64 Parishes

Louisiana State Flag

Centered on a blue field, the Louisiana State Flag features a nest of pelicans above a white banner, or ribbon, inscribed with the state motto: “Union Justice Confidence.”

Louisiana State Flag

Louisiana Secretary of State

Current state flag of Louisiana, 2010.

The Louisiana state flag features a mother pelican piercing her breast with her beak to feed her three nestlings with drops of her own blood. Called a Pelican in her Piety, or a vulning pelican, it’s a ubiquitous symbol of the Catholic Church. Rooted in pre-Christian myths, the Pelican in her Piety is said to have revived her nest of dead baby chicks by feeding them with her blood. That act came to represent Christ’s sacrifice for his flock.

Centered on a blue field, Louisiana’s nest of pelicans hovers atop a white banner, or ribbon, inscribed with the state motto: “Union Justice Confidence.”

Curiously, the brown pelican was not Louisiana’s first bird of choice.
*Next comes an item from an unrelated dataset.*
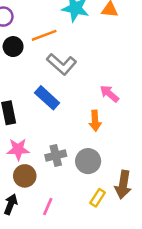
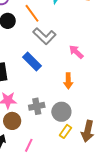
orange line: (44, 35) -> (32, 13), turned 72
pink arrow: (109, 94) -> (76, 52), moved
yellow rectangle: (98, 198) -> (66, 131), moved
Following the Louisiana Purchase of 1803, Governor William C. C. Claiborne picked the bald eagle to officially grace the state seal, the state’s official government emblem. It was a symbolic gesture indicating allegiance to Louisiana’s new American masters rather than its French and Spanish colonial founders.
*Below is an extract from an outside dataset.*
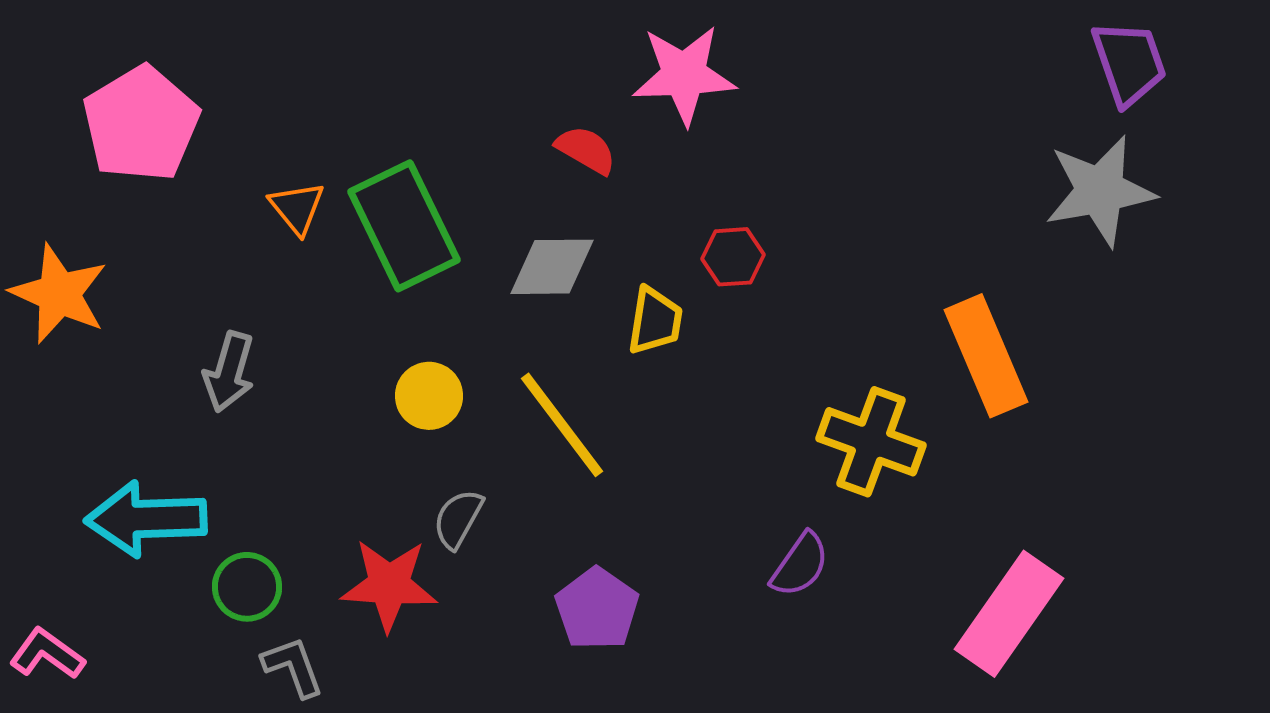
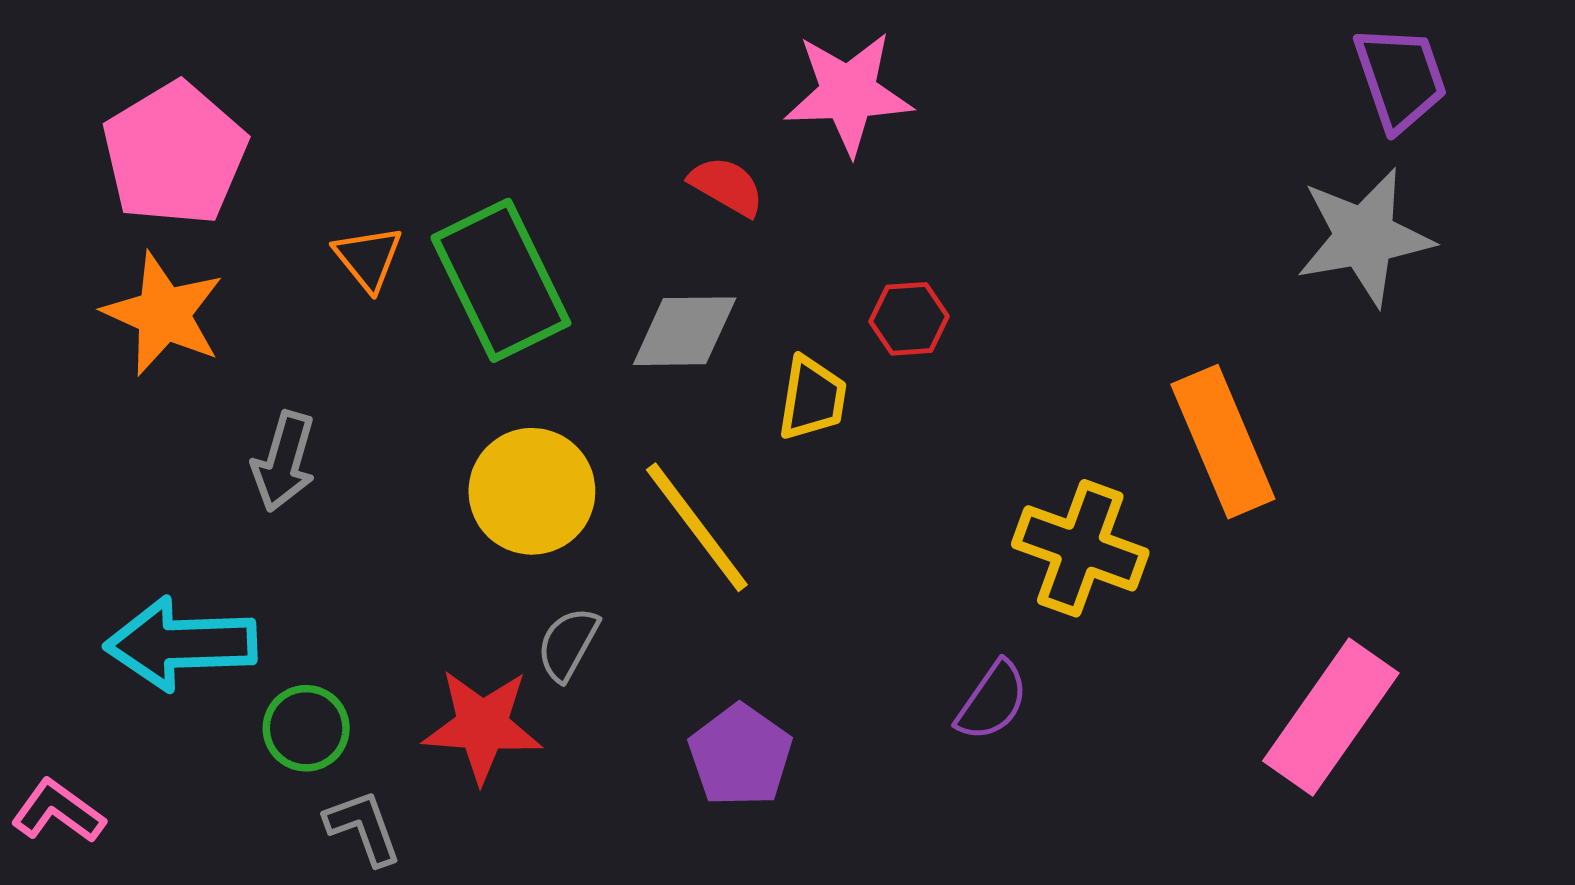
orange star: (59, 294) -> (163, 314), moved
yellow circle: (429, 396) -> (532, 491), size x1.5
pink rectangle: (1009, 614) -> (1331, 717), moved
After Louisiana became the nation’s eighteenth state in 1812, Governor Claiborne replaced the bald eagle with a pelican, most likely to appease the state’s Catholic citizenry (it also helped that brown pelicans outnumbered bald eagles in the state). The switch was met with grumbles elsewhere. “The people of the new State,” a Nashville newspaper editorial commented, “have strange ideas.”

That first seal depicted a Pelican in Her Piety hovering over a nest filled with ten chicks, instead of the traditional three. Except during Louisiana’s Confederate era, when the state legislature adopted a flag featuring a yellow star and thirteen stripes, at least a half dozen different pelican designs have decorated the state seal and flag. The pious pelican sometimes faced left, other times right. Pelican nestlings numbered anywhere between three and a whopping eighteen. Sometimes the mother pelican looked like a vulture, other times a raptor. One seal showed her hovering over the nest, while another common flag design pictured birds that resemble cartoon animation characters.
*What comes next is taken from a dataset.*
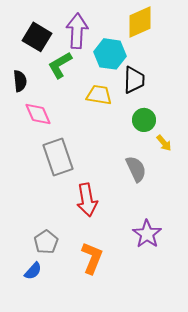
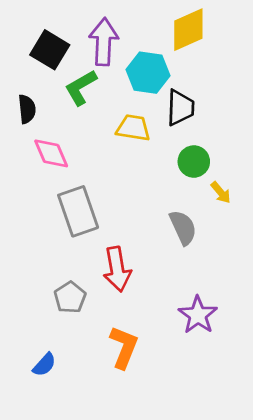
gray pentagon: (46, 242) -> (70, 297), moved

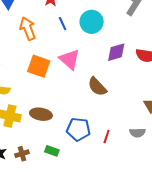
Most confusing of all, the majority of these designs featured what looked like an American white pelican, a sister pelican species that winters in Louisiana but does not reside in the state year-round like the brown pelican.

In 1912 the state legislature finally officially declared the pelican flag—whatever its design—the official state flag. They didn’t codify the design beyond the following: “the pelican feeding its young, in white in the center, with a ribbon beneath, also in white, containing in blue the motto of the State.”

The state motto, perhaps unsurprisingly, was also not officially enshrined in law. Different versions of the seal and flag have swapped out word ordering, commas, and conjunctions to read, over time: “Justice, Union & Confidence”; “Union, Justice, Confidence”; “Union, Justice & Confidence”; and “Union, Justice and Confidence.”

In 1958 legislators finally passed an amendment that designated the “pelican”—though a generic, non-designated-species of pelican—as the state bird. Several years later, in 1966, they revised the amendment to name the brown pelican as the state bird. Ironically, because the species’ local population had been recently decimated by pesticide poisoning, there were no brown pelicans living in Louisiana at the time.

Debates over the pelican flag made the rounds again in 2005, after David Joseph Louviere, a Houma eighth grader, noticed that a flag he owned, one that had once flown over the state capitol, featured the traditional three drops of blood. Many other flags, he observed, including some that were still flapping across the capitol parade grounds in Baton Rouge, were entirely bloodless, a shrewd cost-saving measure by flag manufacturers. After presenting his findings in a social studies class project, Louviere wrote to his state representative just months after Hurricane Katrina, when the failure of the federal levee system devastated parts of the state. Testifying in Baton Rouge the following year, Louviere said that Louisianans deserve a standardized flag design, “especially during a time like this when Louisiana is in recovery.”

Lawmakers quickly passed a resolution calling for “an appropriate display of three drops of blood.” Curtis J. Vann Jr., the designer of the latest seal and flag, also added a golden-brown tuft of feathers atop the mother pelican’s crown to make the bird look more like a member of her species. The motto, sans punctuation and conjunctions, became simply: “Union Justice Confidence.” That design was made official in 2010.

Still, the new design has its share of detractors, who argue that the stark, white-feathered pelican family continues to resemble the brown pelican’s sister species.